If you are disposing of assets, it’s important to keep these changes in mind as they could affect your tax liability.

In some cases, selling assets before the annual exempt amount changes could make financial sense. Please contact us if you have any questions.

5. Pension Annual Allowance

2022/23 allowance: up to £40,000

A pension is a tax-efficient way to save for your retirement. Using your Annual Allowance could help create financial security in your later years.

The pension Annual Allowance is the maximum that you can pay into your pension each tax year while still benefiting from tax relief.

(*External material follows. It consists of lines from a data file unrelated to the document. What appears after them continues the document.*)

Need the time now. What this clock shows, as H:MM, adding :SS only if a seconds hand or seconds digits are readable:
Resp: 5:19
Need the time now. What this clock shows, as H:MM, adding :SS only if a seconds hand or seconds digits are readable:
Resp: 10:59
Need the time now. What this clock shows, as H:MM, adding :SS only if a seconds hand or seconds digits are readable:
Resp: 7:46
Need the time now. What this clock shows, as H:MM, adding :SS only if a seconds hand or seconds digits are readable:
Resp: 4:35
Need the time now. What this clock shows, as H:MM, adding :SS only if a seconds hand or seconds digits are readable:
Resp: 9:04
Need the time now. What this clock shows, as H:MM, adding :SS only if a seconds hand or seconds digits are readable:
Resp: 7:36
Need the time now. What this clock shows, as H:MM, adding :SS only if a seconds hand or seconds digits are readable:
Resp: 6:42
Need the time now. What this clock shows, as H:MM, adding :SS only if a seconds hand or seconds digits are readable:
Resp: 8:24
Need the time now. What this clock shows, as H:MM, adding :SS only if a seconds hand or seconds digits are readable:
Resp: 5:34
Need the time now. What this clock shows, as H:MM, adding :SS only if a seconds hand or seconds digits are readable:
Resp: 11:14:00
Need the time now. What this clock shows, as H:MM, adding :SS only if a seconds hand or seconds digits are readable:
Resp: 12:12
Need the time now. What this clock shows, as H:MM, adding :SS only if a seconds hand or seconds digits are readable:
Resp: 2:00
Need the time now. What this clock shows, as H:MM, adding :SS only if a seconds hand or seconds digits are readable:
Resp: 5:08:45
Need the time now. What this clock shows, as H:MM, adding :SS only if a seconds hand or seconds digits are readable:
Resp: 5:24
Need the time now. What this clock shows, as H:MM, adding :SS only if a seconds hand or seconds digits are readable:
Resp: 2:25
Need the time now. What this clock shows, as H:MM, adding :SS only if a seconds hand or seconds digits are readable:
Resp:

This includes pension contributions made by your employer or other third parties.

In the 2022/23 tax year, the Annual Allowance is 100% of your annual earnings, up to £40,000, for most people.

However, there are two reasons why your Annual Allowance may be lower:

  1. The Tapered Annual Allowance means if your threshold income is over £200,000 and your adjusted income is more than £240,000, your Annual Allowance will be reduced by £1 for every £2 your income exceeds these thresholds. It can be reduced by a maximum of £36,000. As a result, your Annual Allowance can be as low as £4,000.
  2. If you have flexibly accessed your pension, you may be subject to the Money Purchase Annual Allowance. This reduces the amount you can tax-efficiently save into a pension to £4,000 each tax year.

It’s important to know what your Annual Allowance is, so please contact us if you’re unsure or have any questions.

Unused pension Annual Allowance can be carried forward for up to three tax years. You have until 5 April 2023 to make full use of your allowance from the 2019/20 tax year.

6. Inheritance Tax annual exemption

2022/23 exemption: £3,000

If your estate could be liable for Inheritance Tax, the annual exemption means you can pass on a gift tax-free.

If you’re concerned about Inheritance Tax (IHT), gifting to loved ones now can reduce the value of your estate and, so, the eventual bill.

However, not all gifts are immediately exempt from IHT. Some may be considered part of your estate for up to seven years. Taking advantage of gifts that are outside of your estate immediately can provide peace of mind.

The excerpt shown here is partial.